Spring Forward 2013: Beginnings of Debt Free life

Wipe our Debt
Wipe our Debt (Photo credit: Images_of_Money)

So this is the spring of 2013. Yet when I go outside, it still feels like Winter of 2013. The temperature is still hovering in the mid 30’s and I’m cold.

To me this spring is always the start of something new. This year, it’s the end of a burden and the start of a fresh start for something that I’ve written about in many of my postings. This topic of course is the ugly head of debt.

For the first time in over 20 years, I can truly say that I have zero credit card debt. Unfortunately, I was able to achieve this success not due to my ability to save money and pay off debts but due to the passing of my elderly father and his ability to save money for his children, so they can have the fruits of his love. The art of being frugal and saving.

I tell you, to have this burden of debt lifted off my shoulders is like having this huge elephant (that has been following me around for so many years), disappear. Now the task that remains for me is to make sure that I NEVER EVER get into this situation.

Here are some of the things my dad taught me that I didn’t learn till after he left us:

  • Live below your means. This doesn’t mean you have to live like a miser, but if you have things that work, why discard them for the latest greatest thing? For so many years, he lived with a 25-year-old 19 inch tube TV which was not even cable ready. Not until, did the picture fade, did he allow me to get him a new television. Once I got him the new flat screen, he did realize what he was missing, but he still said, “I could have lived with the old TV”. This may sound crazy to most but it makes sense to me now: This is how he lived. He didn’t need the latest greatest gadgets. He lived in a very modest apartment and to him, he had everything he needed. A sofa, recliner and his TV. He was happy with this so he could watch his beloved Yankees. Till the day he passed on, he didn’t even own a cell phone!
  • Don’t incur debts you can’t pay off – My dad, lived debt free for all his life. He never, ever had a credit card debt. As a matter of fact, he didn’t even use an ATM. If he spent $1 on credit card, he immediately wrote a check for $1 to the credit card company. I remember when he got me my first credit card when I graduated from college. He said to me: “If you can’t pay off what you buy, don’t buy it”. Now I get it.

§ **Entries supplied**
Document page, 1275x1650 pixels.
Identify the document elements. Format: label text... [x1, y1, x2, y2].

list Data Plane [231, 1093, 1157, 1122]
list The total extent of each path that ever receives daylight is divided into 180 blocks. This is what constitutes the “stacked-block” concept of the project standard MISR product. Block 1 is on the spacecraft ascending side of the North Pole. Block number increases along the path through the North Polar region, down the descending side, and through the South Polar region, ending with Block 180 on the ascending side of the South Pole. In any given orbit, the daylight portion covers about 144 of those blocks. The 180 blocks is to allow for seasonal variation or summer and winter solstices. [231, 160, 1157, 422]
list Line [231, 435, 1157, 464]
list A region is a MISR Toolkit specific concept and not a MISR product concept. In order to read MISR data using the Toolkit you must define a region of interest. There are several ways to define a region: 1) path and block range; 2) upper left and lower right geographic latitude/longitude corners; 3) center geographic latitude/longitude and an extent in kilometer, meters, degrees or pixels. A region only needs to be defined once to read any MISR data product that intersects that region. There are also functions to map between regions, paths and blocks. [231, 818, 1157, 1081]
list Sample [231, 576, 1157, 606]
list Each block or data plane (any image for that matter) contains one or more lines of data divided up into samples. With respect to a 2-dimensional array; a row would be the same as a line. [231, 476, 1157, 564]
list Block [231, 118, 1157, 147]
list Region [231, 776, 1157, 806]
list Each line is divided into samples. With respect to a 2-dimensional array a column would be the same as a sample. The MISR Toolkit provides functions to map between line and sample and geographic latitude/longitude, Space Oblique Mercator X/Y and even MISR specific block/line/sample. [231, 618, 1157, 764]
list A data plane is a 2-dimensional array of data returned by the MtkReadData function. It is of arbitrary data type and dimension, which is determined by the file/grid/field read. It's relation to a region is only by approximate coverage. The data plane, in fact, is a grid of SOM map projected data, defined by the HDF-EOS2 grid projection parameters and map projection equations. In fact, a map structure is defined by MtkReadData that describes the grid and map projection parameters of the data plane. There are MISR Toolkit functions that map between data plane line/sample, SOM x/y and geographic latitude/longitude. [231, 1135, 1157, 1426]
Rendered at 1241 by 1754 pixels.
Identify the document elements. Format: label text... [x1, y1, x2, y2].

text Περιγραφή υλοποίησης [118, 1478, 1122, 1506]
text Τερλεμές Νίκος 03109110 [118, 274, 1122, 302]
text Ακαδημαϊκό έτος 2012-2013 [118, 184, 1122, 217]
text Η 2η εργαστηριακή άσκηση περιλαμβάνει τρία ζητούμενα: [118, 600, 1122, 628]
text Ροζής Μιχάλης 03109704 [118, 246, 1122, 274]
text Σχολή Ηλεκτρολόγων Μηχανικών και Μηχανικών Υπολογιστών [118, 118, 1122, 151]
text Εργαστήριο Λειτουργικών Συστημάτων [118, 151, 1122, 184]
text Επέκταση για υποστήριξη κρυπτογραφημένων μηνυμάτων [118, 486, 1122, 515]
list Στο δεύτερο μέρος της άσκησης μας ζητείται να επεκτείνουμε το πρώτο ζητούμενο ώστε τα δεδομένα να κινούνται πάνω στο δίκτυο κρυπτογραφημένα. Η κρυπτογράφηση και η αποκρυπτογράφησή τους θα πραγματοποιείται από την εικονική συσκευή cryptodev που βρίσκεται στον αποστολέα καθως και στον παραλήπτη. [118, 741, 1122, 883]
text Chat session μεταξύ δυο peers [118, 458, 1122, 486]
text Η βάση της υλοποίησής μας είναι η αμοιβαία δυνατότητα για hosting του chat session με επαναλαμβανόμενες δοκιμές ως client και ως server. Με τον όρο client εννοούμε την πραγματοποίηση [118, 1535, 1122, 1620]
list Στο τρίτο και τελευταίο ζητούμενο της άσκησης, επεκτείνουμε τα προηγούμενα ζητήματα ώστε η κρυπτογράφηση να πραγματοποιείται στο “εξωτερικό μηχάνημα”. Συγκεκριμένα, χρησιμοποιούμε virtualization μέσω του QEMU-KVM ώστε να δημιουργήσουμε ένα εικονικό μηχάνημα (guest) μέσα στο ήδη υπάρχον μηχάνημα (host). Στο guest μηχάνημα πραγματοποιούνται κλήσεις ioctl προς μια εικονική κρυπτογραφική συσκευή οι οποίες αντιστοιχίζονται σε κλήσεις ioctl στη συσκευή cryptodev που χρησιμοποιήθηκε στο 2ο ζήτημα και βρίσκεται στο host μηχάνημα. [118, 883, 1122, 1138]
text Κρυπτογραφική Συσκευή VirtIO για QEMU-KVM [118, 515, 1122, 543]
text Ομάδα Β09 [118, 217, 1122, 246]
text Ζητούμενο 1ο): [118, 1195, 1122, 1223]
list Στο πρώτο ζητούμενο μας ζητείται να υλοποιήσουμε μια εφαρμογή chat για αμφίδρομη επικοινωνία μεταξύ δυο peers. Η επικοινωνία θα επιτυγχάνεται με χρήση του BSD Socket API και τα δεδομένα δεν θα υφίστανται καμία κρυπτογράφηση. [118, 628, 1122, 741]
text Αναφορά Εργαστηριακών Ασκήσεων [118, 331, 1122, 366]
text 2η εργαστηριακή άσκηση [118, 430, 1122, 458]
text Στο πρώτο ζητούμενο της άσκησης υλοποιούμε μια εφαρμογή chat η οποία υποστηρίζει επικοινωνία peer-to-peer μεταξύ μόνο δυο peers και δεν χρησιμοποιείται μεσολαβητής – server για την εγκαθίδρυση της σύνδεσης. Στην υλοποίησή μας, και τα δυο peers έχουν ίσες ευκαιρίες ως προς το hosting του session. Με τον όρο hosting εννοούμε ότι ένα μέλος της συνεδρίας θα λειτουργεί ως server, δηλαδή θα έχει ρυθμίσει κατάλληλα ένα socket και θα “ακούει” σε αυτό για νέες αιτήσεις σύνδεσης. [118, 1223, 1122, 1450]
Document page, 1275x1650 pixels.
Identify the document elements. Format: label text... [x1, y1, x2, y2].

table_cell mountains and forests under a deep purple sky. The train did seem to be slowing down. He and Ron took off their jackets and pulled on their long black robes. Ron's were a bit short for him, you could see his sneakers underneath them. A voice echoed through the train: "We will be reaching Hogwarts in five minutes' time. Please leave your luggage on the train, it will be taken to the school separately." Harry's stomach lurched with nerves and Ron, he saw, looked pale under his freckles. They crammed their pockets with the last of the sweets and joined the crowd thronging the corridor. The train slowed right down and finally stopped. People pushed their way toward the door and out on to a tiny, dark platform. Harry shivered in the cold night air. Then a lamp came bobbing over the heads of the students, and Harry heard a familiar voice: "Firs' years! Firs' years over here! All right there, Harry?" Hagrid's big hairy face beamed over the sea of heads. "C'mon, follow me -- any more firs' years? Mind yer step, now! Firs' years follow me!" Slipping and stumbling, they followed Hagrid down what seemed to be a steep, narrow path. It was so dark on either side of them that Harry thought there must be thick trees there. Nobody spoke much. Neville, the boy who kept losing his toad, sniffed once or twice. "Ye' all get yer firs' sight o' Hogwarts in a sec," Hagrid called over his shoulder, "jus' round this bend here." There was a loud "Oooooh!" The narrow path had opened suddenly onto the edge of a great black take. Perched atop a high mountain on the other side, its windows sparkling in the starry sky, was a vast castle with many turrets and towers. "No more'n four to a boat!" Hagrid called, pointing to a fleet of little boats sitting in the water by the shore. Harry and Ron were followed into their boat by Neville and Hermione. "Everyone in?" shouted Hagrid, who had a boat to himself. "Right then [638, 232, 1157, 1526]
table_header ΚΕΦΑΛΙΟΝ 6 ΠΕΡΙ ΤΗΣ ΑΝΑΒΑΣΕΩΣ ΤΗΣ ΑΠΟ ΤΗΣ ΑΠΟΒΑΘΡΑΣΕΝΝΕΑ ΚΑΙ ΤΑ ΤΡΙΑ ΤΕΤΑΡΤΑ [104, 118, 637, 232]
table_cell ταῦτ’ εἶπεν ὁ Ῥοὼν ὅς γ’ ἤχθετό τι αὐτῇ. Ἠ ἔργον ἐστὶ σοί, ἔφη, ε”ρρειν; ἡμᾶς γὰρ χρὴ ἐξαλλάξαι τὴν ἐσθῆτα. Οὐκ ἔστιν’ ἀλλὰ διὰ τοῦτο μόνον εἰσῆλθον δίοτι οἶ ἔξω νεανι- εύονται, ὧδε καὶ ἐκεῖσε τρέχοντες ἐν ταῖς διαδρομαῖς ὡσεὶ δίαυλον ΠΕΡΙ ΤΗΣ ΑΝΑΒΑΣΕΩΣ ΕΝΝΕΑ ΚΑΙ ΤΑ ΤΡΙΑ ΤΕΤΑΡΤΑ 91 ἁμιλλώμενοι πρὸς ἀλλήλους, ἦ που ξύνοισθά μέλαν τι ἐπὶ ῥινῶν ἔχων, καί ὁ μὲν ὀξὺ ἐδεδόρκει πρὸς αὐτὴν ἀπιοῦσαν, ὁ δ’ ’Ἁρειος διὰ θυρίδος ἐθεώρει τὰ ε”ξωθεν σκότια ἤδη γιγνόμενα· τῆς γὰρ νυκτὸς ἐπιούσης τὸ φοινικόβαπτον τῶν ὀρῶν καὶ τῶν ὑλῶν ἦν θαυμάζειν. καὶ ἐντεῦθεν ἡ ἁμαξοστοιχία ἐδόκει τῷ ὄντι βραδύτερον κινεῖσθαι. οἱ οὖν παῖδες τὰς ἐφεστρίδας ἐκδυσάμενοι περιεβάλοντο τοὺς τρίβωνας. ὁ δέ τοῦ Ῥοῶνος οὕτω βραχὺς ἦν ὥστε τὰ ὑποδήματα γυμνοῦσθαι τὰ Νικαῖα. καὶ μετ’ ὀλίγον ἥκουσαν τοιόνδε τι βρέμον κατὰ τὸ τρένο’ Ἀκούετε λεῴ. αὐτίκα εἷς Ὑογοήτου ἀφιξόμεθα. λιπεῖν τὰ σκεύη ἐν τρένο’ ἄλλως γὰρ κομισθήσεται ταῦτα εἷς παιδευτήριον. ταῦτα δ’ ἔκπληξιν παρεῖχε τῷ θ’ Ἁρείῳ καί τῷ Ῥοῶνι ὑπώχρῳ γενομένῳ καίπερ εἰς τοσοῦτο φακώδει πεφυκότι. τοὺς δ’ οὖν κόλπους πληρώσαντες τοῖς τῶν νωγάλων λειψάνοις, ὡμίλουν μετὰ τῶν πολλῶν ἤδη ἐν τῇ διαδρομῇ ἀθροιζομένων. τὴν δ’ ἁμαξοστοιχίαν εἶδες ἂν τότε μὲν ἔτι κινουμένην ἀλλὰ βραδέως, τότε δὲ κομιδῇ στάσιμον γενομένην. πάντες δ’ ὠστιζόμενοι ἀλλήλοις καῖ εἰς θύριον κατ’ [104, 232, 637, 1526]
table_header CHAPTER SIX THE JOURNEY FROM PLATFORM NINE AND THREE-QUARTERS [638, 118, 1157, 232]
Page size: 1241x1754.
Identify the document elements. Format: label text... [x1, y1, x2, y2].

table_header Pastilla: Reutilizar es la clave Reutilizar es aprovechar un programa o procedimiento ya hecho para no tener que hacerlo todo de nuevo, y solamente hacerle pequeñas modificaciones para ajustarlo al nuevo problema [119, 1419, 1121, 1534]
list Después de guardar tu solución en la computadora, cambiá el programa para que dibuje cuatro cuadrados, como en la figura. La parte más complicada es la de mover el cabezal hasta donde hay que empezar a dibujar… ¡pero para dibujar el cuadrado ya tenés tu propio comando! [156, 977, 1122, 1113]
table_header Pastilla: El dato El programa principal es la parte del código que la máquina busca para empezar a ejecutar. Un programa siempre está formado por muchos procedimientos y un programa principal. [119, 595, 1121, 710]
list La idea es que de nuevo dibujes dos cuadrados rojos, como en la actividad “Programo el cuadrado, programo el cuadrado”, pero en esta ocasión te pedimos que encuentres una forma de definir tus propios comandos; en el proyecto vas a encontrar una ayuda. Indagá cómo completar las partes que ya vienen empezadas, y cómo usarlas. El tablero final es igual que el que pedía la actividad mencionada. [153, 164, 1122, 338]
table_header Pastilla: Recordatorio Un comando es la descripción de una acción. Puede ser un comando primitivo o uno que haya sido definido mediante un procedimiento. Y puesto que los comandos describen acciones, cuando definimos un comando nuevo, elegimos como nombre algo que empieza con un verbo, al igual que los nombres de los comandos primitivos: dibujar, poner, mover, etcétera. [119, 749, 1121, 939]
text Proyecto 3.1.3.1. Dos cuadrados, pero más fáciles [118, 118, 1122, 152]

§ **Your tasks**
[a] Reproduce the part of the listing that opens with the line containing "list Data Plane [231, 1093, 1157, 1122]" and closes with the line containing "list Line [231, 435, 1157, 464]", keeping both of those lines.
[b] Resume the post about living debt free and the money lessons a father taught, picking up right after its last sentence.

§ **Exercise answers**
[a]
list Data Plane [231, 1093, 1157, 1122]
list The total extent of each path that ever receives daylight is divided into 180 blocks. This is what constitutes the “stacked-block” concept of the project standard MISR product. Block 1 is on the spacecraft ascending side of the North Pole. Block number increases along the path through the North Polar region, down the descending side, and through the South Polar region, ending with Block 180 on the ascending side of the South Pole. In any given orbit, the daylight portion covers about 144 of those blocks. The 180 blocks is to allow for seasonal variation or summer and winter solstices. [231, 160, 1157, 422]
list Line [231, 435, 1157, 464]

[b]
  • Live to save for tomorrow, for tomorrow you may not have anything to save: Savings and self-preservation were the two of the mantra’s my dad lived with every day of life. He felt he would lose everything and would not be able to live independent. He didn’t want to be a burden on his kids, so he saved, saved and saved every day. I was always on his case to live a little, but he would just shake his head and say “one day you will understand”.. Well Baba, I get it now.. Thank you. 
  • Live Frugally: My dad, was so frugal that he didn’t need to buy new clothes. Ask yourself, how often do you buy new clothes, when your clothes in your closet will do just fine? Every aspect of his life defined frugality. He owned a car that was over 10 years old, everything in his home was things he had acquired from people who left stuff behind when they left the complex he lived in. He lived with the bare necessities and didn’t need much more. 
  • Vacations – Are a luxury not a necessity. When we were growing up in NYC, my dad took us on vacations, yet he only took us to places that he could afford. It was not a democracy. He worked for the airlines and we traveled by air for free and stayed in budget motels. No 3 or 4 stars for us. To me, I love vacations, but vacations always added to my debt.. I was taking vacations that I could not afford! So basically my taking 2 vacations per year put me in a deeper and deeper hole.. 

Living in debt was part of my every day life and I was (am still) obsessive/compulsive about it. I wanted to defeat it.. on my own terms.. I failed miserably. To me debt was always a moving target that no matter what strategy I tried, I could not defeat.

Today, as I look forward, living debt free is not just my goal, it is my passion. The lessons I didn’t learn over the past 20+ years will be etched in my memories. I never ever want to go backwards into that hole of despair.

I guess that’s what spring time is for, as the seasons change, so must I and grow.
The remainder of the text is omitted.